*Your objective*.
Print every line of text in the data below exactly, leaving out the pictures.

*Listed entries*.
◇ ◇ ◇ ◇ ◇

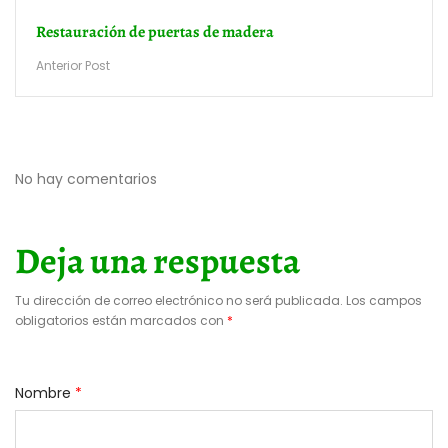
Restauración de puertas de madera
Anterior Post
No hay comentarios
Deja una respuesta
Tu dirección de correo electrónico no será publicada.
Los campos
obligatorios están marcados con
*
Nombre
*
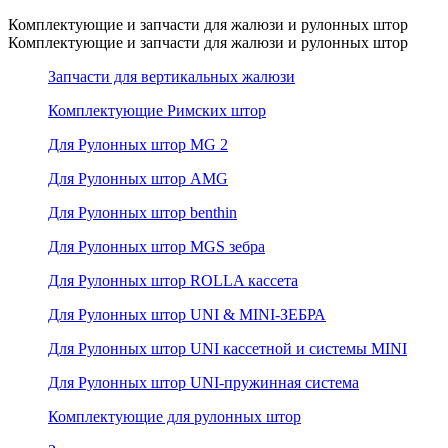
Комплектующие и запчасти для жалюзи и рулонных штор
Комплектующие и запчасти для жалюзи и рулонных штор
Запчасти для вертикальных жалюзи
Комплектующие Римских штор
Для Рулонных штор MG 2
Для Рулонных штор AMG
Для Рулонных штор benthin
Для Рулонных штор MGS зебра
Для Рулонных штор ROLLA кассета
Для Рулонных штор UNI & MINI-ЗЕБРА
Для Рулонных штор UNI кассетной и системы MINI
Для Рулонных штор UNI-пружинная система
Комплектующие для рулонных штор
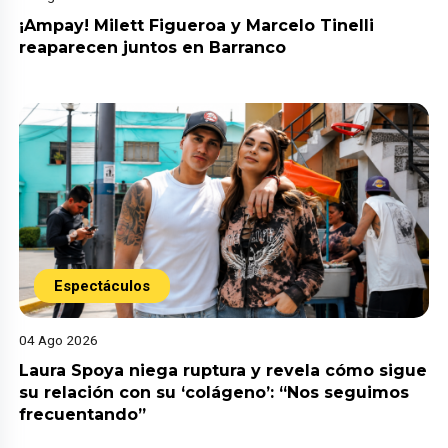
¡Ampay! Milett Figueroa y Marcelo Tinelli
reaparecen juntos en Barranco
Espectáculos
04 Ago 2026
Laura Spoya niega ruptura y revela cómo sigue
su relación con su ‘colágeno’: “Nos seguimos
frecuentando”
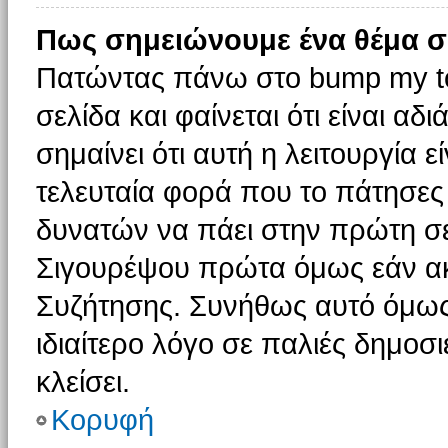
Πως σημειώνουμε ένα θέμα σ
Πατώντας πάνω στο bump my to
σελίδα και φαίνεται ότι είναι α
σημαίνει ότι αυτή η λειτουργία 
τελευταία φορά που το πάτησες δ
δυνατών να πάει στην πρώτη σ
Σιγουρέψου πρώτα όμως εάν ακο
Συζήτησης. Συνήθως αυτό όμως 
ιδιαίτερο λόγο σε παλιές δημοσ
κλείσει.
Κορυφή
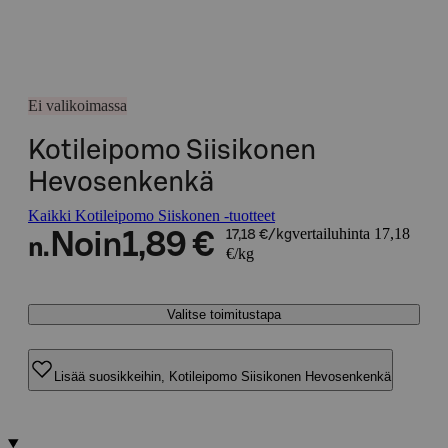
Ei valikoimassa
Kotileipomo Siisikonen
Hevosenkenkä
Kaikki Kotileipomo Siiskonen -tuotteet
vertailuhinta 17,18
Noin
1,89 €
17,18 €/kg
n.
€/kg
Valitse toimitustapa
Lisää suosikkeihin, Kotileipomo Siisikonen Hevosenkenkä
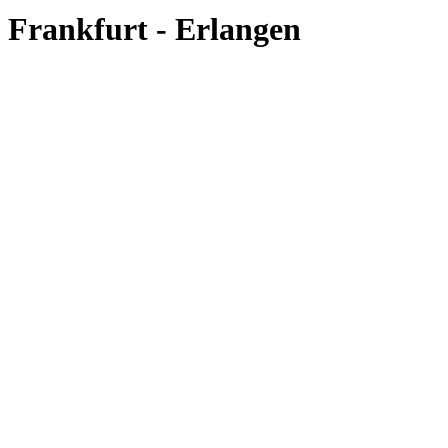
Frankfurt - Erlangen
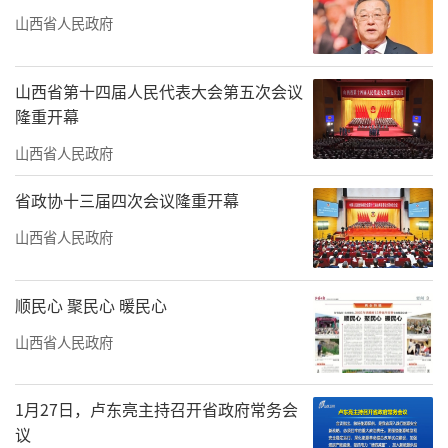
山西省人民政府
山西省第十四届人民代表大会第五次会议
隆重开幕
山西省人民政府
省政协十三届四次会议隆重开幕
山西省人民政府
顺民心 聚民心 暖民心
山西省人民政府
1月27日，卢东亮主持召开省政府常务会
议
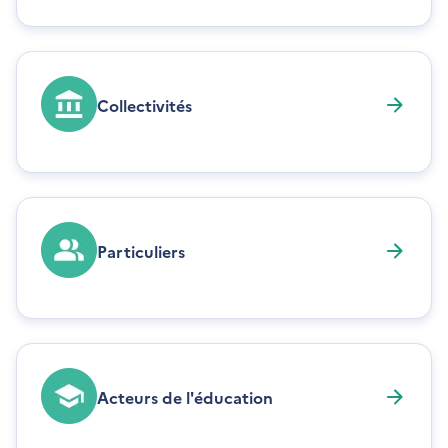
Collectivités
Particuliers
Acteurs de l'éducation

◇ ◇ ◇ ◇ ◇

*Response box*.
Restauración de puertas de madera
Anterior Post
No hay comentarios
Deja una respuesta
Tu dirección de correo electrónico no será publicada.
Los campos
obligatorios están marcados con
*
Nombre
*
Комплектующие и запчасти для жалюзи и рулонных штор
Комплектующие и запчасти для жалюзи и рулонных штор
Запчасти для вертикальных жалюзи
Комплектующие Римских штор
Для Рулонных штор MG 2
Для Рулонных штор AMG
Для Рулонных штор benthin
Для Рулонных штор MGS зебра
Для Рулонных штор ROLLA кассета
Для Рулонных штор UNI & MINI-ЗЕБРА
Для Рулонных штор UNI кассетной и системы MINI
Для Рулонных штор UNI-пружинная система
Комплектующие для рулонных штор
¡Ampay! Milett Figueroa y Marcelo Tinelli
reaparecen juntos en Barranco
Espectáculos
04 Ago 2026
Laura Spoya niega ruptura y revela cómo sigue
su relación con su ‘colágeno’: “Nos seguimos
frecuentando”
Πως σημειώνουμε ένα θέμα σ
Πατώντας πάνω στο bump my to
σελίδα και φαίνεται ότι είναι α
σημαίνει ότι αυτή η λειτουργία 
τελευταία φορά που το πάτησες δ
δυνατών να πάει στην πρώτη σ
Σιγουρέψου πρώτα όμως εάν ακο
Συζήτησης. Συνήθως αυτό όμως 
ιδιαίτερο λόγο σε παλιές δημοσ
κλείσει.
Κορυφή
Ei valikoimassa
Kotileipomo Siisikonen
Hevosenkenkä
Kaikki Kotileipomo Siiskonen -tuotteet
vertailuhinta 17,18
Noin
1,89 €
17,18 €/kg
n.
€/kg
Valitse toimitustapa
Lisää suosikkeihin, Kotileipomo Siisikonen Hevosenkenkä
Frankfurt - Erlangen
山西省人民政府
山西省第十四届人民代表大会第五次会议
隆重开幕
山西省人民政府
省政协十三届四次会议隆重开幕
山西省人民政府
顺民心 聚民心 暖民心
山西省人民政府
1月27日，卢东亮主持召开省政府常务会
议
Collectivités
Particuliers
Acteurs de l'éducation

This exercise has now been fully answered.